Of course the chances of the wheel's owner getting it back were quite low, but apart from one old man who thought that someone should do something about those kids, not a passer by looked interested. And we must have been all of 50m from the Police Station.
My take on it is they are to scared to help out with things that don't concern them, but I may be wrong.
Structaural
03-02-2004, 14:48
I came out the tube and no one asked for my travelcard, no one gave me any religious literature, or yelled at me to 'repent' and no one was selling incense. As I walked down past Morleys people waiting for the bus got out of my way and my bus came within 1 min.

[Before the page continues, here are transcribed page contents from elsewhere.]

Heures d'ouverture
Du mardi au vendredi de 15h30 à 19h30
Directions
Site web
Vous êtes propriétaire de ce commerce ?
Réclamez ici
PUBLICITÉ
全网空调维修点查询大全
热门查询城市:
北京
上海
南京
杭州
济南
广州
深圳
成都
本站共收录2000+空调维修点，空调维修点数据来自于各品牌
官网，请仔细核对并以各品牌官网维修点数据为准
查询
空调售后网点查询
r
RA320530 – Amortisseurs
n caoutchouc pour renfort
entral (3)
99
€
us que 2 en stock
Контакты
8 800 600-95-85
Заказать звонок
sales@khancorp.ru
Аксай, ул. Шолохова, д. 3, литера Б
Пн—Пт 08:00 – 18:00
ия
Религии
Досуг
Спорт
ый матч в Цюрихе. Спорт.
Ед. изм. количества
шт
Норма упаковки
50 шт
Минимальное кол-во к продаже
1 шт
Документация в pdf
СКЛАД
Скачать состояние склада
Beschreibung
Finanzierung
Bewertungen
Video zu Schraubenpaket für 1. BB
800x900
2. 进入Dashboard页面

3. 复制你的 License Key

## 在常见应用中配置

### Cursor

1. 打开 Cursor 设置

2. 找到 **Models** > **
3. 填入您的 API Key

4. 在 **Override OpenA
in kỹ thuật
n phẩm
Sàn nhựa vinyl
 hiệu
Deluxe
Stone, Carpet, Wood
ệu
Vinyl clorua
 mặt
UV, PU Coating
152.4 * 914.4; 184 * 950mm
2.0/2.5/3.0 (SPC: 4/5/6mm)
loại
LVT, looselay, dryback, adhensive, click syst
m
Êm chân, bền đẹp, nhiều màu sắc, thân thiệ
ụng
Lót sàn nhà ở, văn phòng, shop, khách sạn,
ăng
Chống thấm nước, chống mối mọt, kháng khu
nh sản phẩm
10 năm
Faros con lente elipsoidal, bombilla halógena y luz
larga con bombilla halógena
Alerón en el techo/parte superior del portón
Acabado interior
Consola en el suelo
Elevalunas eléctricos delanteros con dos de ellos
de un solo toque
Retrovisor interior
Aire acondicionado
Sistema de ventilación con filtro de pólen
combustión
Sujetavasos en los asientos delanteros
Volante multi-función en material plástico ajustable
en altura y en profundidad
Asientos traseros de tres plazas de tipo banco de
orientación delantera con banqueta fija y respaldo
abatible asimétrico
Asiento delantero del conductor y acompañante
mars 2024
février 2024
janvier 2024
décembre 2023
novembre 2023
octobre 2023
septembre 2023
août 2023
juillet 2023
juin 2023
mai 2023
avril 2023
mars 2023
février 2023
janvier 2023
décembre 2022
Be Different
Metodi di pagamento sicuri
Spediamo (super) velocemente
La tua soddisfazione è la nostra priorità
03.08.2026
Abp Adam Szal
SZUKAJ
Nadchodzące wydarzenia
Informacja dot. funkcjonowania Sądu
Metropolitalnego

You did get off the tube at Brixton didn't you?
Brixton Hatter
03-02-2004, 16:27
, a group of 3 or 4 10/11 year-olds tested the front wheel, then came back and detached it and then came back, nicked it, and put it in the first empty doorway on Fernadale Road. No-one but I batted an eyelid. The kids will nick anything in London. I've even had quick release bolts nicked off my bike's saddle! Moral of the story - lock your stuff up properly.
IntoStella
03-02-2004, 16:40
I came out the tube and no one asked for my travelcard, no one gave me any religious literature, or yelled at me to 'repent' and no one was selling incense. As I walked down past Morleys people waiting for the bus got out of my way and my bus came within 1 min. And then you woke up and all your pyjama buttons were missing. :D
Structaural
05-02-2004, 13:15
And then you woke up and all your pyjama buttons were missing. :D
LOL! LOL! (twice until I can post - can't do short messages anymore)
corporate whore
09-02-2004, 11:52
Sunday night, last Tube into Brixton.
Impromptu jam, starring the guy collecting for Victims of Domestic Violence, (on money tin), bloke on battered acoustic guitar and his mate on old-fasshioned bike bell.
Result: one happily chaotic version of 'Ain't No Sunshine.."
:)
Shippou-Chan
13-02-2004, 15:07
wobbling down coldharbor lane on crutches after breaking my ankle. guy walk up and declares "thats what you get for making love in a bunk-bed" i stand stuned for a few second before shouting to the heavens "I WISH!!"